If every book that was controversial or offensive to someone was banned from libaries, how many books would be left?
But the FFL doesn’t want us to think about that; they want us to think that “protecting children” means “removing others’ access to books because we don’t like them.” They couch it in language suggesting that it is all fair if they someone can get a library board to agree with them. But don’t let their Orwellian tactics (falsely conflating the library’s choices in purchasing with outright attempts to remove materials some people don’t like; suggesting that removing access to ideas is somehow “democratic,” as Varenhorst repeatedly did in her interview) fool you: they’re advocates of censorship, in that they want public libraries to be arbiters of what we can and cannot read.
And the worst part is that they do it under the guise of protecting “the classics,” which is, as always, code for “why aren’t people reading what we tell them, like that great book Moby Dick by Will Shakespeare?” Check out their flimsy excuse for censorship:
Q. Where has all the classic literature gone? I don’t see much at my public library anymore.
A. The quiet disappearance of classic literature from public libraries has been noted for several decades and was documented in a 1995 study titled Discarded Images.

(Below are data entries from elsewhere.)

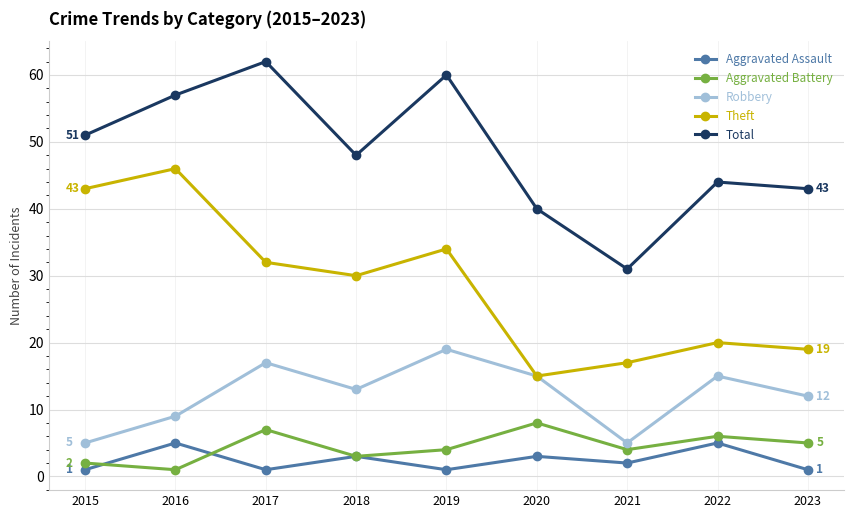

What is the value of the Aggravated Assault point at the 5th from the left?

1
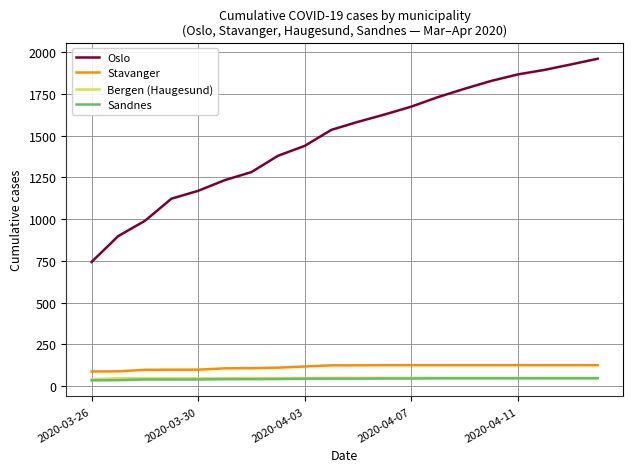

True or false: Stavanger and Oslo intersect in this chart.

False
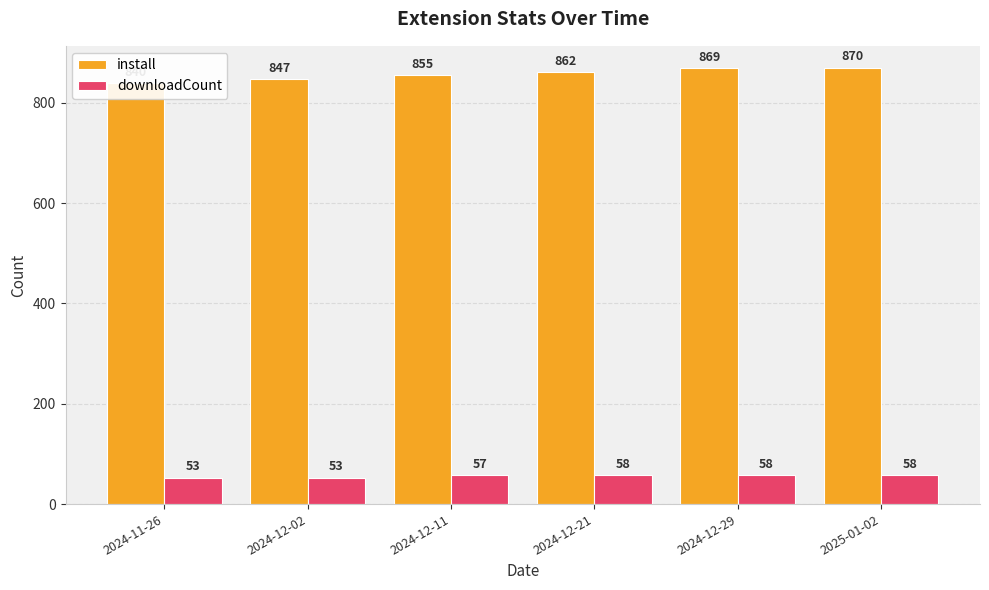

Read the downloadCount value at 2024-12-21.

58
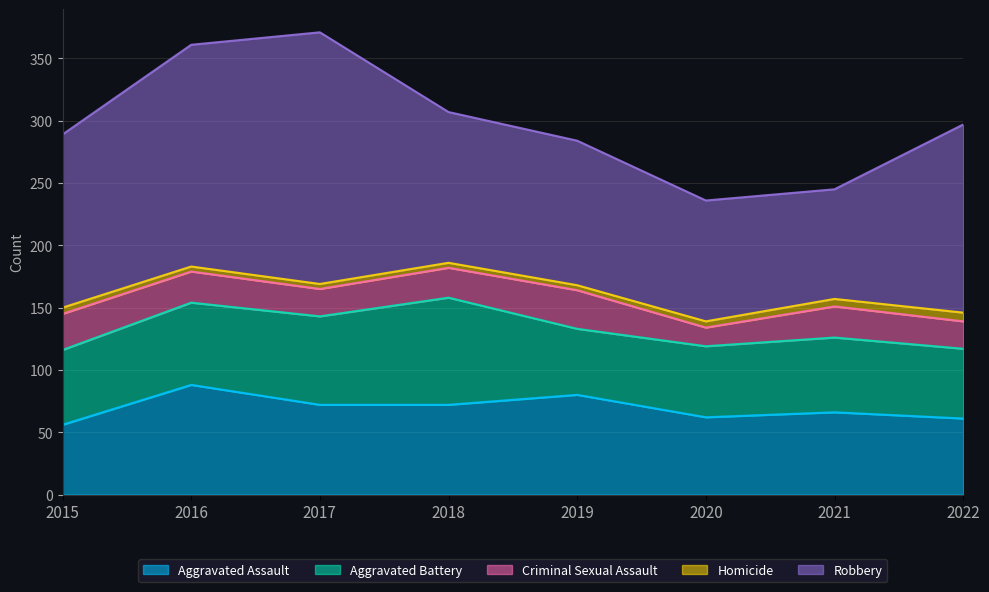

Is the value of Robbery at 2015 greater than the value of Homicide at 2018?

Yes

The escalation of this trend was reported in The Washington Post and The Wall Street Journal in early 2007. Today, many public library collections consist predominantly of “popular materials” despite taxpayer objections to this focus.
Let’s remember that many of the books we now consider classics were challenged as offensive in their time, and that many of them still are. “Classic” banned and challenged books during the last decade, as listed by the ALA, (pdf) by way of example, include Of Mice And Men, The Adventures of Huckleberry Finn, To Kill A Mockingbird, and Slaughterhouse Five (to stick with books by white men, since generally defenders of the “classics” don’t much care for women or people of color*).
Remember, folks, never trust someone who wants to protect you from the “wrong sort” of ideas. And definitely don’t trust those who seek to ban books “for your protection.”
The lesson here is clear. Defend free speech: it’s attackers have not let up.
*FFL doesn’t define a classic, naturally, so we don’t know which books they think are missing from libraries that should be there. It’s almost like they’re hiding an agenda of removing access to books behind a facade of claiming people just aren’t reading the “good” books. Hmm.